» Task description: Find the line with "lakentje alleen nog" in the entries below. Repeat it, every following line, and the line with "is het Nunki", exactly and with nothing added.

Records drawn from a dataset:
---
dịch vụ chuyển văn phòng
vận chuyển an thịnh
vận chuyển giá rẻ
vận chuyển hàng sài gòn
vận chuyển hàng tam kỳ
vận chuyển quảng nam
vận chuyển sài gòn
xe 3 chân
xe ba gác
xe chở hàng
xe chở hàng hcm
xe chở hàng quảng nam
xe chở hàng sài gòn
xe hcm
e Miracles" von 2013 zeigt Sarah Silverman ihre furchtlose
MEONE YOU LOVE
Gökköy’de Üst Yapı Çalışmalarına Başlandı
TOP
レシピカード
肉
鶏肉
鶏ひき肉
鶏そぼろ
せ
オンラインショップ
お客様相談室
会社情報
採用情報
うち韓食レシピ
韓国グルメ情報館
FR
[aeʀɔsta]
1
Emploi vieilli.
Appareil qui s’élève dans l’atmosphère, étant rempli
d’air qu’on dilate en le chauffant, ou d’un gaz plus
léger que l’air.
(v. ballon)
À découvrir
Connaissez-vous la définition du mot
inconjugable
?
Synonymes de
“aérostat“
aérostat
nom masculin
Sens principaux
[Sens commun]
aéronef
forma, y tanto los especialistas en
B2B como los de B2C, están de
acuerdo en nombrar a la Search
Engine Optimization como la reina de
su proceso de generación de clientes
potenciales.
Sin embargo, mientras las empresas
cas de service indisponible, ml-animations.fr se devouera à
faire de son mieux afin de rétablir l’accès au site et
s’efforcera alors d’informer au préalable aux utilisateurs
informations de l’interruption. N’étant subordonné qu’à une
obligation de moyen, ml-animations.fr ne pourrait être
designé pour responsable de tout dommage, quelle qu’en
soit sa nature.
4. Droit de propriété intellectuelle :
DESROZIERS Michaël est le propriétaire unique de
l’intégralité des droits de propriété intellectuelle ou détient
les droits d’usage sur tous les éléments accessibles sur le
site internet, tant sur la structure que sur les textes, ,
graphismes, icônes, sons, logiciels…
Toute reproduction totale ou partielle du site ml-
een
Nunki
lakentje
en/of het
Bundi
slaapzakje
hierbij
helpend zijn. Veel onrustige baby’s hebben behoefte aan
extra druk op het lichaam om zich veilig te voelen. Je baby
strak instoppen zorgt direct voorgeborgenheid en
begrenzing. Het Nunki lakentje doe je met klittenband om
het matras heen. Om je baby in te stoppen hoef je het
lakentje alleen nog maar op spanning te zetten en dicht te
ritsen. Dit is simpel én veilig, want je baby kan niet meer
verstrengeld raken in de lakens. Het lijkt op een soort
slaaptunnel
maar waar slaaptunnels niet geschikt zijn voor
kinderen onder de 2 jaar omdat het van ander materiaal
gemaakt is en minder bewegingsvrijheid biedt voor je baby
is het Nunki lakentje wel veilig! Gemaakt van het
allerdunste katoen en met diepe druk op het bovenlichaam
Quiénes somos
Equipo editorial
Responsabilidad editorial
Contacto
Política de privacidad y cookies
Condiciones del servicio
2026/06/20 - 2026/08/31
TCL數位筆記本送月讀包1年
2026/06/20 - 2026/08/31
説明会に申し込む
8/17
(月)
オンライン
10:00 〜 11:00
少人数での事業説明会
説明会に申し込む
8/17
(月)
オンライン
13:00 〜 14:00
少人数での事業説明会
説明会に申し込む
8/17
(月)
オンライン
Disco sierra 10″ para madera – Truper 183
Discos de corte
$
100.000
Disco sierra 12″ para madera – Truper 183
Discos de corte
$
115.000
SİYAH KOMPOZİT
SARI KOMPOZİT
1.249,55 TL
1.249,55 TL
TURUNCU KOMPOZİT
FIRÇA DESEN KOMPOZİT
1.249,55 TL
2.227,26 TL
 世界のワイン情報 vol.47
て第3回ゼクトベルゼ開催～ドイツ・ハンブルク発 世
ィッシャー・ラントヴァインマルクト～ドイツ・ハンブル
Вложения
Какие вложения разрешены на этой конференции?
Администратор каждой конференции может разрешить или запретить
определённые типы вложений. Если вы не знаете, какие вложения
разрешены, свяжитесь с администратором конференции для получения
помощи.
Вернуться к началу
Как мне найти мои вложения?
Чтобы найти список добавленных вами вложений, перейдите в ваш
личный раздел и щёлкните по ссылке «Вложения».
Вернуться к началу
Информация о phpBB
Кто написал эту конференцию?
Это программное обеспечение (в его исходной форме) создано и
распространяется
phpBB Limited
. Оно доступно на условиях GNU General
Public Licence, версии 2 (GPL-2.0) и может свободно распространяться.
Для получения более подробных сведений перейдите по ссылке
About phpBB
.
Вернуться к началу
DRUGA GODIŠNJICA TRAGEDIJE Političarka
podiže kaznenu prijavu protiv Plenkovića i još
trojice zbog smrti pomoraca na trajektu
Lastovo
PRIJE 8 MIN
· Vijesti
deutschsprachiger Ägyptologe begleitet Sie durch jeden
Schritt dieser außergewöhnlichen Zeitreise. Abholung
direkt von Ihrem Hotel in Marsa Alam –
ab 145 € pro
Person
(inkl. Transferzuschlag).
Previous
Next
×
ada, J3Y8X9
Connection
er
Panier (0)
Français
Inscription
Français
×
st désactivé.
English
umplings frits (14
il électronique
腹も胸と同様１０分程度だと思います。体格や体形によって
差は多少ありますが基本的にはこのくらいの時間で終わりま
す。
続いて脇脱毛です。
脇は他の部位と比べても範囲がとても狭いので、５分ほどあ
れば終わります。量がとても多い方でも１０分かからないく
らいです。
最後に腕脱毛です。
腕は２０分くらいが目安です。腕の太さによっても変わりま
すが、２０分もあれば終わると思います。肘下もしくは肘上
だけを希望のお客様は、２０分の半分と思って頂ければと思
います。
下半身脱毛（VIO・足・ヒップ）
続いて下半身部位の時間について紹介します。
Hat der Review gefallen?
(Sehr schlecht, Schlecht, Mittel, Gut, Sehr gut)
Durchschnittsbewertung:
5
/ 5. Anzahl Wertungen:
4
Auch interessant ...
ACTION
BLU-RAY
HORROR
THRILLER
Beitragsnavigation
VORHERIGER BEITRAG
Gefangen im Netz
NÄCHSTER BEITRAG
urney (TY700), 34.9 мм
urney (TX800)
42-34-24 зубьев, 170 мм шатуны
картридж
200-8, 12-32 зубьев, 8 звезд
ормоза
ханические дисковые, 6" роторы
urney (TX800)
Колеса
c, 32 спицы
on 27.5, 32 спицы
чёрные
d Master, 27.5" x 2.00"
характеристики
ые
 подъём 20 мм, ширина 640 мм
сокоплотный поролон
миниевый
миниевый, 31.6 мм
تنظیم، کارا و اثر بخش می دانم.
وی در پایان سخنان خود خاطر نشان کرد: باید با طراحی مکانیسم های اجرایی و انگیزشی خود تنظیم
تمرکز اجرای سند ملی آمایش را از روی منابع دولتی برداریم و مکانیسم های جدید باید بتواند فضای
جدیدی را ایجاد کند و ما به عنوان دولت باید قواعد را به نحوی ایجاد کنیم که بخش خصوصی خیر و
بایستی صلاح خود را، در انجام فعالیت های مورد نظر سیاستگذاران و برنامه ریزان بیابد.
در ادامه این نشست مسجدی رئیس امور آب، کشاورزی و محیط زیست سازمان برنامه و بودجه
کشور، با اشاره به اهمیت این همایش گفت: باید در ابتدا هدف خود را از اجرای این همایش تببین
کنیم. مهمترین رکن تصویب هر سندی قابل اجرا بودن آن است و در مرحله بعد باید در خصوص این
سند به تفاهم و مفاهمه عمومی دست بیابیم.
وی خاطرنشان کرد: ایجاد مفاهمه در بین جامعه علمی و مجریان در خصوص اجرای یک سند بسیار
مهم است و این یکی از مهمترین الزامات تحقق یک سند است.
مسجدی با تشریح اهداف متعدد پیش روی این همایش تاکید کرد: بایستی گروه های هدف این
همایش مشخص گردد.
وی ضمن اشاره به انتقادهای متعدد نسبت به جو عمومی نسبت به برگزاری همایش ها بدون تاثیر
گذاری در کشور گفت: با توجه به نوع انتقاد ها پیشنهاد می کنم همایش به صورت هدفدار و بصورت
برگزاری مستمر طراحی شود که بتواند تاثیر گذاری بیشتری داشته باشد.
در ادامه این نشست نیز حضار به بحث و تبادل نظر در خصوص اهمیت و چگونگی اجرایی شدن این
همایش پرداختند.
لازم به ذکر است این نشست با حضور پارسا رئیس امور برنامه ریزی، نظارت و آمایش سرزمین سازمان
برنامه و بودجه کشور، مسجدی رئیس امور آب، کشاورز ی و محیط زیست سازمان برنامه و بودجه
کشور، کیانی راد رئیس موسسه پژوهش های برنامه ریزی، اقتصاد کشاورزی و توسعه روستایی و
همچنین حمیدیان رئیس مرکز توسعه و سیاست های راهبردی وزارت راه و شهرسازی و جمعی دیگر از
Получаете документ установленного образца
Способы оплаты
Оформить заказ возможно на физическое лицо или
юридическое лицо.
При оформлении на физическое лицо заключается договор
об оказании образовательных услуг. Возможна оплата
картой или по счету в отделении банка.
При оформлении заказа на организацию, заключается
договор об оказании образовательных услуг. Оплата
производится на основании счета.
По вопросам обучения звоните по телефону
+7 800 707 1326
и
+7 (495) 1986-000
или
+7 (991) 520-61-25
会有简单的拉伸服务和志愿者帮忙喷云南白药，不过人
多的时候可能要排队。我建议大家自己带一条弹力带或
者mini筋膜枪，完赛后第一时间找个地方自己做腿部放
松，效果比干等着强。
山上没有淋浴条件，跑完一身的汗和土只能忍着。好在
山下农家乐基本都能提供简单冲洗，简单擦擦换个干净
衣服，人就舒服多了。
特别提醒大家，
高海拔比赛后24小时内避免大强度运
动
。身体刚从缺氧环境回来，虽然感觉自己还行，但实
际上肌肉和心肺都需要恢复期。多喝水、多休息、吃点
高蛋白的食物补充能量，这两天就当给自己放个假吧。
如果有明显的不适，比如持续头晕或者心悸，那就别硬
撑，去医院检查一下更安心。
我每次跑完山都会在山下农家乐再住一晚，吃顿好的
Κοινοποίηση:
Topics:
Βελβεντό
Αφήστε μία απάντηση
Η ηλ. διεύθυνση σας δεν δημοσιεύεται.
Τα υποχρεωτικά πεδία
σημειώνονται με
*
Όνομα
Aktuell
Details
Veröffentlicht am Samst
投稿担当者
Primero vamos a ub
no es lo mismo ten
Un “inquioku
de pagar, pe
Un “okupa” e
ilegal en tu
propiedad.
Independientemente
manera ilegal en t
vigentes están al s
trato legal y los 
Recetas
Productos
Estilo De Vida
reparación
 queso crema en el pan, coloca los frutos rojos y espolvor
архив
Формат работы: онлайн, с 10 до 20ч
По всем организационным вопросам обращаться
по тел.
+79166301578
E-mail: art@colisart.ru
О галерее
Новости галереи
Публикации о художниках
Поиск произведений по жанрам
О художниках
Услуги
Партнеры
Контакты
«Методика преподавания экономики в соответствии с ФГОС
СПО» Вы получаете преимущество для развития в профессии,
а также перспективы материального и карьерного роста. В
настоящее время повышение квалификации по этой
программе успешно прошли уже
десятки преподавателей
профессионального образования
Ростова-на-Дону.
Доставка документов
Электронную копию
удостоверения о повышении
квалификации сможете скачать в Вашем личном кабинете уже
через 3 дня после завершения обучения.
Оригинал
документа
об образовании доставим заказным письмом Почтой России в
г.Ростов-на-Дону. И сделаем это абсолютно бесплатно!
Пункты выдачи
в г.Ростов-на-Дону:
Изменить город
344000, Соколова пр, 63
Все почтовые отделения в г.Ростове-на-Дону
---
» Your response:
lakentje alleen nog maar op spanning te zetten en dicht te
ritsen. Dit is simpel én veilig, want je baby kan niet meer
verstrengeld raken in de lakens. Het lijkt op een soort
slaaptunnel
maar waar slaaptunnels niet geschikt zijn voor
kinderen onder de 2 jaar omdat het van ander materiaal
gemaakt is en minder bewegingsvrijheid biedt voor je baby
is het Nunki lakentje wel veilig! Gemaakt van het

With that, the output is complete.